Problem to work on:
Write out the data that follows. Keep every character unchanged.

Records provided:

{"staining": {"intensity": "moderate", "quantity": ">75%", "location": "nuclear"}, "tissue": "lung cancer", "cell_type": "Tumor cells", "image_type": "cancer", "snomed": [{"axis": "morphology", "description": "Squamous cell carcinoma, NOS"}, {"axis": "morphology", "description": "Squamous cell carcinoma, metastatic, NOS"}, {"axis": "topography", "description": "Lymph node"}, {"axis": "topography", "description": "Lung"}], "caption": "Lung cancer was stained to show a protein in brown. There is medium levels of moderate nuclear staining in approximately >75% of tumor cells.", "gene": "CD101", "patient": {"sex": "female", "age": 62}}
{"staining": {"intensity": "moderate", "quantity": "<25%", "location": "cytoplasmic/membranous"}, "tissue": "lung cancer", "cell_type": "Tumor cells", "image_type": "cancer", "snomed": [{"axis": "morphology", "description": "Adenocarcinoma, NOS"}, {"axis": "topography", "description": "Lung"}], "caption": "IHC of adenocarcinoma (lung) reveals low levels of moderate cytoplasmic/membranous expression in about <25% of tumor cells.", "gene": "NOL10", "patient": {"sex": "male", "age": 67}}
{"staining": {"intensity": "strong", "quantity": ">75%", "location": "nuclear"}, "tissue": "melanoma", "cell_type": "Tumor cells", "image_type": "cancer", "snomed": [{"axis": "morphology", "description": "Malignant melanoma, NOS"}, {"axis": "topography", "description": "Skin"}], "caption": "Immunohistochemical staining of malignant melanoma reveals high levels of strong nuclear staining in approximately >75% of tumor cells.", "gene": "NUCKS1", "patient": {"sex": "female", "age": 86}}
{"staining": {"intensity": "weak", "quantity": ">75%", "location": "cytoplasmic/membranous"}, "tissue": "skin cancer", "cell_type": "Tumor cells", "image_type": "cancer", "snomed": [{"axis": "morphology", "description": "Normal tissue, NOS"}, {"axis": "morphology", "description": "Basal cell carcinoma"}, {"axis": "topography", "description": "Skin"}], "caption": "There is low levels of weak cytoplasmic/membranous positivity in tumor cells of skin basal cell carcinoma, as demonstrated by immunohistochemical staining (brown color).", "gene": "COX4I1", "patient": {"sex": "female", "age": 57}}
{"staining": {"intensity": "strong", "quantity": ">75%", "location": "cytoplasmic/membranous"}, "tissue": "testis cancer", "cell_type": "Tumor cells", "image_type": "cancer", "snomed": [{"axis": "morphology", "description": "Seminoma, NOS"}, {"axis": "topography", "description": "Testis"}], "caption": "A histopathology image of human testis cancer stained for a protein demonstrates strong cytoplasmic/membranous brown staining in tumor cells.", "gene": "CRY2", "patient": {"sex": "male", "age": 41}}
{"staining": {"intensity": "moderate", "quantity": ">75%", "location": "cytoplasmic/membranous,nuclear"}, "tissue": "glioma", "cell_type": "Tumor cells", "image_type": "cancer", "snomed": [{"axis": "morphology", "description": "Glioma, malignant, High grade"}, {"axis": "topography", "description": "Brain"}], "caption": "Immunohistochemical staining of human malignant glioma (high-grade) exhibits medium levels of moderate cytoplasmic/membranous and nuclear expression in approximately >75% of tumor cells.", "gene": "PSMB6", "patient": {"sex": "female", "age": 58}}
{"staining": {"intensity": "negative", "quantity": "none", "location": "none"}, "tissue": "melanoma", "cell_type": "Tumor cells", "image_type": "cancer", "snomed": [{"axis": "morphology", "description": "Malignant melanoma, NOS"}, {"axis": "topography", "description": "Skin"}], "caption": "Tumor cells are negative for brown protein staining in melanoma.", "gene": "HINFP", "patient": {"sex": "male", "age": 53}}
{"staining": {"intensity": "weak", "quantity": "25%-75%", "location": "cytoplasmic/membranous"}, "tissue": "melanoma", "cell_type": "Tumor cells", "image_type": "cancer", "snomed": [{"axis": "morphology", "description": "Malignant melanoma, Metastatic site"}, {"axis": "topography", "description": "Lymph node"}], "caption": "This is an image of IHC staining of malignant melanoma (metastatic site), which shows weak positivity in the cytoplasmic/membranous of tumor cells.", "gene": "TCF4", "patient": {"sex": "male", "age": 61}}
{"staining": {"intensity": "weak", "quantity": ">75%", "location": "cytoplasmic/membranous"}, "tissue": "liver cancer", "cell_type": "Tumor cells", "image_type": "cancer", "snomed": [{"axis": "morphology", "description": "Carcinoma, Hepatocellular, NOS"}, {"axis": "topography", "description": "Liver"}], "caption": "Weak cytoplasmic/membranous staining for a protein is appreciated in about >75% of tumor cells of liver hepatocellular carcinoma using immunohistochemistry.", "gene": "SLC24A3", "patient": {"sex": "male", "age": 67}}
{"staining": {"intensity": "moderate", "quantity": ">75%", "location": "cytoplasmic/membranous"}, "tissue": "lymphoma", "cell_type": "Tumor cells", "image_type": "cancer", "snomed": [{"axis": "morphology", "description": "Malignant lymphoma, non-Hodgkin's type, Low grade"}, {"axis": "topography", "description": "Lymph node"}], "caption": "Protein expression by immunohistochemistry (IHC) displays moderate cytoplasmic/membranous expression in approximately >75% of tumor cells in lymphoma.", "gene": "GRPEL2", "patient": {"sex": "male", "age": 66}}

Completed task:
{"staining": {"intensity": "moderate", "quantity": ">75%", "location": "nuclear"}, "tissue": "lung cancer", "cell_type": "Tumor cells", "image_type": "cancer", "snomed": [{"axis": "morphology", "description": "Squamous cell carcinoma, NOS"}, {"axis": "morphology", "description": "Squamous cell carcinoma, metastatic, NOS"}, {"axis": "topography", "description": "Lymph node"}, {"axis": "topography", "description": "Lung"}], "caption": "Lung cancer was stained to show a protein in brown. There is medium levels of moderate nuclear staining in approximately >75% of tumor cells.", "gene": "CD101", "patient": {"sex": "female", "age": 62}}
{"staining": {"intensity": "moderate", "quantity": "<25%", "location": "cytoplasmic/membranous"}, "tissue": "lung cancer", "cell_type": "Tumor cells", "image_type": "cancer", "snomed": [{"axis": "morphology", "description": "Adenocarcinoma, NOS"}, {"axis": "topography", "description": "Lung"}], "caption": "IHC of adenocarcinoma (lung) reveals low levels of moderate cytoplasmic/membranous expression in about <25% of tumor cells.", "gene": "NOL10", "patient": {"sex": "male", "age": 67}}
{"staining": {"intensity": "strong", "quantity": ">75%", "location": "nuclear"}, "tissue": "melanoma", "cell_type": "Tumor cells", "image_type": "cancer", "snomed": [{"axis": "morphology", "description": "Malignant melanoma, NOS"}, {"axis": "topography", "description": "Skin"}], "caption": "Immunohistochemical staining of malignant melanoma reveals high levels of strong nuclear staining in approximately >75% of tumor cells.", "gene": "NUCKS1", "patient": {"sex": "female", "age": 86}}
{"staining": {"intensity": "weak", "quantity": ">75%", "location": "cytoplasmic/membranous"}, "tissue": "skin cancer", "cell_type": "Tumor cells", "image_type": "cancer", "snomed": [{"axis": "morphology", "description": "Normal tissue, NOS"}, {"axis": "morphology", "description": "Basal cell carcinoma"}, {"axis": "topography", "description": "Skin"}], "caption": "There is low levels of weak cytoplasmic/membranous positivity in tumor cells of skin basal cell carcinoma, as demonstrated by immunohistochemical staining (brown color).", "gene": "COX4I1", "patient": {"sex": "female", "age": 57}}
{"staining": {"intensity": "strong", "quantity": ">75%", "location": "cytoplasmic/membranous"}, "tissue": "testis cancer", "cell_type": "Tumor cells", "image_type": "cancer", "snomed": [{"axis": "morphology", "description": "Seminoma, NOS"}, {"axis": "topography", "description": "Testis"}], "caption": "A histopathology image of human testis cancer stained for a protein demonstrates strong cytoplasmic/membranous brown staining in tumor cells.", "gene": "CRY2", "patient": {"sex": "male", "age": 41}}
{"staining": {"intensity": "moderate", "quantity": ">75%", "location": "cytoplasmic/membranous,nuclear"}, "tissue": "glioma", "cell_type": "Tumor cells", "image_type": "cancer", "snomed": [{"axis": "morphology", "description": "Glioma, malignant, High grade"}, {"axis": "topography", "description": "Brain"}], "caption": "Immunohistochemical staining of human malignant glioma (high-grade) exhibits medium levels of moderate cytoplasmic/membranous and nuclear expression in approximately >75% of tumor cells.", "gene": "PSMB6", "patient": {"sex": "female", "age": 58}}
{"staining": {"intensity": "negative", "quantity": "none", "location": "none"}, "tissue": "melanoma", "cell_type": "Tumor cells", "image_type": "cancer", "snomed": [{"axis": "morphology", "description": "Malignant melanoma, NOS"}, {"axis": "topography", "description": "Skin"}], "caption": "Tumor cells are negative for brown protein staining in melanoma.", "gene": "HINFP", "patient": {"sex": "male", "age": 53}}
{"staining": {"intensity": "weak", "quantity": "25%-75%", "location": "cytoplasmic/membranous"}, "tissue": "melanoma", "cell_type": "Tumor cells", "image_type": "cancer", "snomed": [{"axis": "morphology", "description": "Malignant melanoma, Metastatic site"}, {"axis": "topography", "description": "Lymph node"}], "caption": "This is an image of IHC staining of malignant melanoma (metastatic site), which shows weak positivity in the cytoplasmic/membranous of tumor cells.", "gene": "TCF4", "patient": {"sex": "male", "age": 61}}
{"staining": {"intensity": "weak", "quantity": ">75%", "location": "cytoplasmic/membranous"}, "tissue": "liver cancer", "cell_type": "Tumor cells", "image_type": "cancer", "snomed": [{"axis": "morphology", "description": "Carcinoma, Hepatocellular, NOS"}, {"axis": "topography", "description": "Liver"}], "caption": "Weak cytoplasmic/membranous staining for a protein is appreciated in about >75% of tumor cells of liver hepatocellular carcinoma using immunohistochemistry.", "gene": "SLC24A3", "patient": {"sex": "male", "age": 67}}
{"staining": {"intensity": "moderate", "quantity": ">75%", "location": "cytoplasmic/membranous"}, "tissue": "lymphoma", "cell_type": "Tumor cells", "image_type": "cancer", "snomed": [{"axis": "morphology", "description": "Malignant lymphoma, non-Hodgkin's type, Low grade"}, {"axis": "topography", "description": "Lymph node"}], "caption": "Protein expression by immunohistochemistry (IHC) displays moderate cytoplasmic/membranous expression in approximately >75% of tumor cells in lymphoma.", "gene": "GRPEL2", "patient": {"sex": "male", "age": 66}}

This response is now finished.